When I did not hear from any of my potential employers and no offer came from my friends and colleagues, I reflected on my conversation with the editors. I could not understand what had gone wrong. If they were future keepers of our democracy, they would have needed me. Then I read their papers. Their columns were boring. They created a surreal world with words and pictures. They filled page after page with garbage, as if they had willingly surrendered to the stifling control of the government instead of attacking it. I guess they considered me an enemy of the people. The person who goes against the government is not an enemy of the people. Those who accept their government’s limitations in silence are the real enemies. I had never felt so disheartened.

The situation compelled me to go back in time, to refocus on Sheikh Mujib’s speech delivered in Dhaka on 7 March 1971.

It was a historic speech—the seed of our independence. It had the unique power to motivate Bangladeshis from all walks of life to stand up for their right to self-determination. It kicked off the celebration of our Independence Day. The Freedom Fighter regularly published a quote from it in a box in the upper-right corner of the front page. This is the struggle for independence, it read; this is the struggle for our freedom. Now that we had achieved our nationhood, I wanted to understand what Sheikh Mujib had in mind for me as an individual citizen.

I played a part of the speech on my cassette player, listening to every sentence carefully. I played it in the morning and at night. I played it whenever I could not decide what else to do. I listened to it loudly, quietly, and spoke along with it so that the words could not cheat me and I felt them in my heart. Sometimes I carried the player in my hand, walked from my bedroom to the sitting room, where I sat for hours listening to it. I pressed the auto-reverse button. The speech ended and began again only to end and begin again.

Nur Hussain understood the trouble I was in.

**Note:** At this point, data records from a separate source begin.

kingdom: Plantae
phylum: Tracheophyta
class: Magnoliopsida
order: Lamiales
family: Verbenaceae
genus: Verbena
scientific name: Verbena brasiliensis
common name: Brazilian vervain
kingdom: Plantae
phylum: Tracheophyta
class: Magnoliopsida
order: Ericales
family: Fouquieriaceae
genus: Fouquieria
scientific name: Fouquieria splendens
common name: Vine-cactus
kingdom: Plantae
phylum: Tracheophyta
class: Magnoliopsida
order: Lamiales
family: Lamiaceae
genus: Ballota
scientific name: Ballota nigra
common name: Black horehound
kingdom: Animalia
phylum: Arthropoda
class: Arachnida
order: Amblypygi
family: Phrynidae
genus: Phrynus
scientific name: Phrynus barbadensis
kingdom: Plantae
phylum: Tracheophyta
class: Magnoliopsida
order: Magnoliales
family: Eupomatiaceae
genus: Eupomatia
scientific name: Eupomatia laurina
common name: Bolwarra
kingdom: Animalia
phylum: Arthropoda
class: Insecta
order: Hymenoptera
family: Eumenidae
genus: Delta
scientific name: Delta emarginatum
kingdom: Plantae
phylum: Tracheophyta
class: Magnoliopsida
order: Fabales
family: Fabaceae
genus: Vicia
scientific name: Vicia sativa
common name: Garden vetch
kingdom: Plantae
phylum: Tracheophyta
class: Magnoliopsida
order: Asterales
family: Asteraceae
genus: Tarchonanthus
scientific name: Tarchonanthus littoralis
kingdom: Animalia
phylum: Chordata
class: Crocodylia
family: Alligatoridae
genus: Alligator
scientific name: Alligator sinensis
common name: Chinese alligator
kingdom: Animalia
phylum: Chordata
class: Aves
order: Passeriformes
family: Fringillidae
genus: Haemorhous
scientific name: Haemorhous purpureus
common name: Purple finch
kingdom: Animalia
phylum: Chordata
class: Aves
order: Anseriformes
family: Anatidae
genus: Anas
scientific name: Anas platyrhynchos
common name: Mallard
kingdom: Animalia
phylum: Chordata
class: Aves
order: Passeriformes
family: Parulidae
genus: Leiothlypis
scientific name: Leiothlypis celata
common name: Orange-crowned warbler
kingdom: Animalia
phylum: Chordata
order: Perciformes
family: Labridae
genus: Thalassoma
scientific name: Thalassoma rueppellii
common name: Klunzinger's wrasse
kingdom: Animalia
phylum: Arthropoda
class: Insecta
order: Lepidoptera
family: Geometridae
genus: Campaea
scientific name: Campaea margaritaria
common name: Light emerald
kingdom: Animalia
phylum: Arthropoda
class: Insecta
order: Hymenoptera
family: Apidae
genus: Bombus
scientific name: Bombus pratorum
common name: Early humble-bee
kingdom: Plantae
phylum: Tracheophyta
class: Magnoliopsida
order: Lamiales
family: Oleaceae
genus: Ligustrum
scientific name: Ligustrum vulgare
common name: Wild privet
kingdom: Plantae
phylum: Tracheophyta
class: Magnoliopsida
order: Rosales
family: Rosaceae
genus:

He had instincts, if not knowledge. ‘You’re a good person,’ he said. ‘Soon someone will understand you and offer you a place at the table.’ Then he sat beside me silently, probably thinking he had said almost too much and put himself in trouble. He took small breaths. His hands and feet did not move. Then, after a few minutes, he turned his face to me and smiled to cheer me up. Though I was much older than him, and was supposed to take his responsibility on my own shoulders, day by day he was becoming my most valued companion.